PROBLEM STATEMENT >>
The expected output is a copy of every line in the records with the string "Liberation".

*** MATERIAL PROVIDED ***

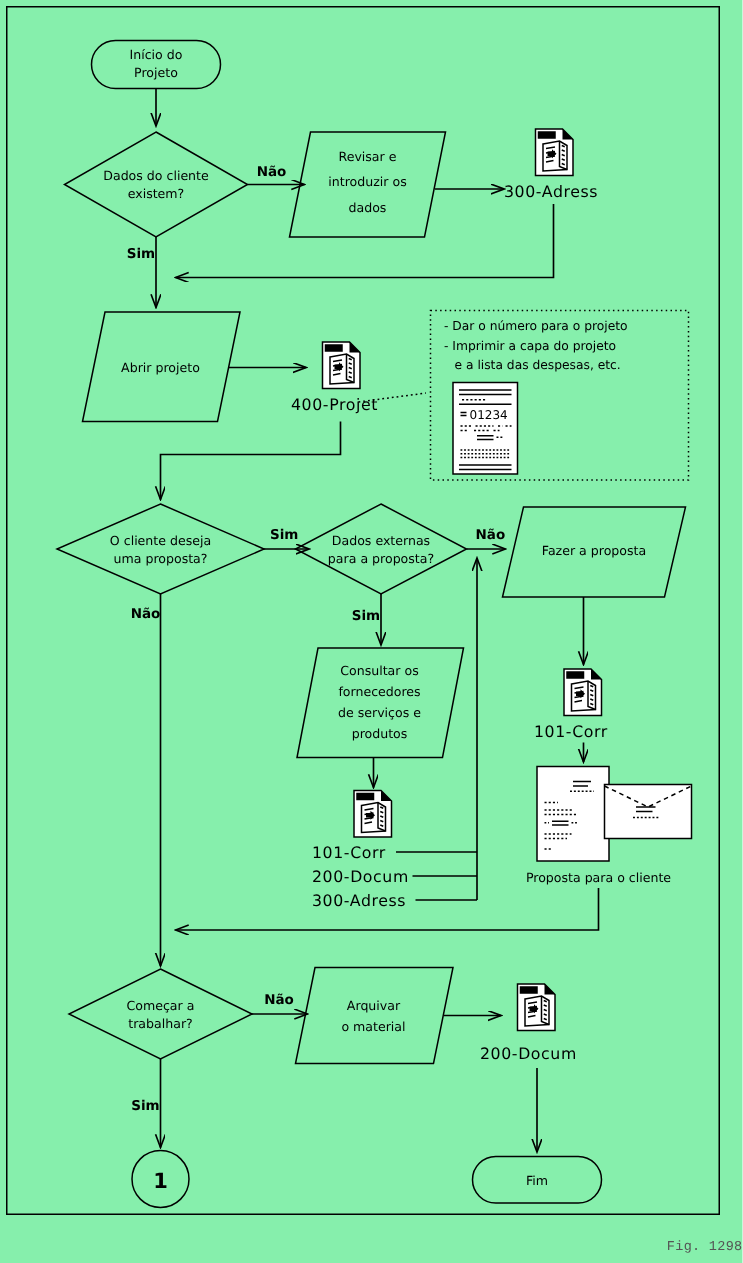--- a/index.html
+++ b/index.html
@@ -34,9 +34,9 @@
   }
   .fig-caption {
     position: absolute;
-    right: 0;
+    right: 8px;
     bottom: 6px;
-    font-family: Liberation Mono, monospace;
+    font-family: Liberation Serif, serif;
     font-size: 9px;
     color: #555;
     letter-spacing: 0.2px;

*** End of MATERIAL PROVIDED ***

RESULT >>
-    font-family: Liberation Mono, monospace;
+    font-family: Liberation Serif, serif;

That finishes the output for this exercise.